AWD systems are NOT all created equal. Most modern Subaru systems are NOT FWD-based.
@@musicfan9309 You don't seem to have gotten the definition quite correct either. AWD allows differentiation between the front and rear drivelines. 4WD does not.
Some 4WDs don't offer low gearing. Some vehicles are equipped with both 4WD AND AWD, like the Jeep XJ SelecTrac or the Suzuki SX4.
no offense
nobody:
this dude:"smash the like button" *shows subscribe button*
I live where we average over 200" of snow per season. I used to have a Grand Cherokee with full time 4wd. It was great on road or off without having to worry. I rarely had to put it low, but it was not the most reliable vehicle. Now I have a Subaru Forester. It does great in the snow and on challenging dirt roads around here. Have done some light off roading in it. Both handled weather conditions around here very well, and the Jeep would go most anywhere.
Full time 4x4 wears tires faster costs fuel economy but its great for people who cannot drive
Subie also had a power center of gravity because of the H motor, which helps too.

■ **Dataset records**:
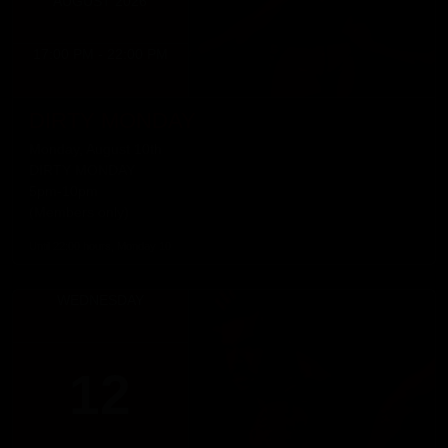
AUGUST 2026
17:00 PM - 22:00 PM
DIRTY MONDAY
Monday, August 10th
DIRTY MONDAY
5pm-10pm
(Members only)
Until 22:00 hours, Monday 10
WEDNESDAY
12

--

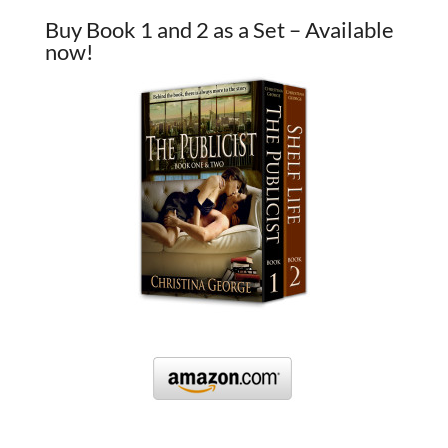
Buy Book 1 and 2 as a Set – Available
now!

■ **Work request A**: Reproduce verbatim the passage from the comments about all-wheel and four-wheel drive that opens with the words "Some 4WDs don't" and closes with "go most anywhere.".
■ **Work request B**: Condense the paragraph in the comments about all-wheel and four-wheel drive that begins "I live where we average" into a short list of its main facts.
■ **Work request C**: In the comments about all-wheel and four-wheel drive, which two vehicles are named as having both 4WD and AWD?

■ **Answer area A**:
Some 4WDs don't offer low gearing. Some vehicles are equipped with both 4WD AND AWD, like the Jeep XJ SelecTrac or the Suzuki SX4.
no offense
nobody:
this dude:"smash the like button" *shows subscribe button*
I live where we average over 200" of snow per season. I used to have a Grand Cherokee with full time 4wd. It was great on road or off without having to worry. I rarely had to put it low, but it was not the most reliable vehicle. Now I have a Subaru Forester. It does great in the snow and on challenging dirt roads around here. Have done some light off roading in it. Both handled weather conditions around here very well, and the Jeep would go most anywhere.

■ **Answer area B**:
- The writer lives where snowfall averages over 200 inches per season.
- The writer used to own a Grand Cherokee with full-time 4WD. It was great on and off road, rarely needed low range, and was not very reliable.
- The writer now drives a Subaru Forester, which does well in snow and on challenging dirt roads and has done some light off-roading.
- Both vehicles handled the local weather well, and the Jeep would go almost anywhere.

■ **Answer area C**: The Jeep XJ SelecTrac and the Suzuki SX4.